Yes, makes sense. I see we've both implemented the general fuzzy intersection method; in my new commit https://github.com/dillondaudert/UMAP.jl/pull/36/commits/8b762a512d2c78f2fd8e249c9cacec2cc15c4b60 I made a very literal translation of the python code (I think... I found the code hard to read so maybe I mixed something up, although I get 1e-5 relative error between my implementation and the python one which at least is kinda small); yours in https://github.com/dillondaudert/UMAP.jl/compare/v0.2-dev#diff-47c27891e951c8cd946b850dc2df31082624afdf57446c21cb6992f5f4b74aa2R20-R37 looks much more readable, although I think indexing into sparsearrays in that way won't be the most performant. Hopefully we can converge on something readable and performant :).

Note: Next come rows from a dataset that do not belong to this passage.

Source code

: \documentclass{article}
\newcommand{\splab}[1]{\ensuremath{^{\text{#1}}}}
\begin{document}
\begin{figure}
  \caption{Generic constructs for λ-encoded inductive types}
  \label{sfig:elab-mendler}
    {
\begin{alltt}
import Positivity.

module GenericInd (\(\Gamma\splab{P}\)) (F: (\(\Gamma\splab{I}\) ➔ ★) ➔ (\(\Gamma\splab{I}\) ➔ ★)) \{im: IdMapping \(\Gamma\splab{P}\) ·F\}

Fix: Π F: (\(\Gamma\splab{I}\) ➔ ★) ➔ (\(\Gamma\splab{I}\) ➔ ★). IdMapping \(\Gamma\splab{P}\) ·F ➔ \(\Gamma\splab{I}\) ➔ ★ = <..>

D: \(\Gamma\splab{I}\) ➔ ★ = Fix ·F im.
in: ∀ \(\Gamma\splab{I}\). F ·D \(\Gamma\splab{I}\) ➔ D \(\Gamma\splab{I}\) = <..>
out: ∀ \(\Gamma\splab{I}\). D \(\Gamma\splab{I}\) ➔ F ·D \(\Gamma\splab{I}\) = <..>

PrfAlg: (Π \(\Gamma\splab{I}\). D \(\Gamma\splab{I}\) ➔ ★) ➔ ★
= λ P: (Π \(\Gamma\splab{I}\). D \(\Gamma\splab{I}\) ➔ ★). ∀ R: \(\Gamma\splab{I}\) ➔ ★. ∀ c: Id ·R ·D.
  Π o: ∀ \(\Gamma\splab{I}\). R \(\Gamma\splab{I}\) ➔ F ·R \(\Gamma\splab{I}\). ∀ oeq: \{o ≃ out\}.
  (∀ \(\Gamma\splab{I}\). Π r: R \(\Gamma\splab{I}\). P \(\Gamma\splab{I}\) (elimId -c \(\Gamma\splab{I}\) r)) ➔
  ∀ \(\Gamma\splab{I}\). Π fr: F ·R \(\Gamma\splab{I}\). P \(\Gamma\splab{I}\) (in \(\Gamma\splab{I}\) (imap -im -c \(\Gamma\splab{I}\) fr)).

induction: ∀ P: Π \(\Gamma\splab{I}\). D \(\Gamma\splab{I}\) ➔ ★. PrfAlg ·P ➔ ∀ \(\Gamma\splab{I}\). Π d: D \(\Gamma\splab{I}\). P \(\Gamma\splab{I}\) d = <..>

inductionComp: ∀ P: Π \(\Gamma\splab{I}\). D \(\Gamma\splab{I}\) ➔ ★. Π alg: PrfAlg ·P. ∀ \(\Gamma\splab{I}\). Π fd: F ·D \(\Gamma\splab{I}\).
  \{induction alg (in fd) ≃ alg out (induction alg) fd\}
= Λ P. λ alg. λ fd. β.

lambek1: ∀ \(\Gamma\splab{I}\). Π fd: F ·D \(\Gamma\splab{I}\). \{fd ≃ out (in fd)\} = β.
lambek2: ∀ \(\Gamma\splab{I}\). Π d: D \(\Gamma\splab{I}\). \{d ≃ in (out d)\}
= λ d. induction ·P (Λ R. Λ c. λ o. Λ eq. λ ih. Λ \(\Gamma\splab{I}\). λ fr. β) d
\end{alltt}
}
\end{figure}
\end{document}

All existing functionality has been reimplemented on branch v0.2-dev. The largest outstanding piece is ironing out how to combine multiple dataset views, including when those views are for categorical data (your use case). This latter case is handled specially in the Python code by this function https://github.com/lmcinnes/umap/blob/e077dfd46b2086f865ae8d4e1c2ed8f801bf0656/umap/umap_.py#L711 and I am still reviewing the implementation details there.
Awesome! My version of that is https://github.com/dillondaudert/UMAP.jl/blob/de7a46771cdb3d11cb115fe07e298f1be83c2ae6/src/utils.jl#L157-L173, by the way.
Hey @dillondaudert, hope all is well!
I was wondering what the status of 0.2-dev was and in particular what steps are needed to bring it to a release-- I think if that was written out somewhere outside contributors might be able to help chip away at it.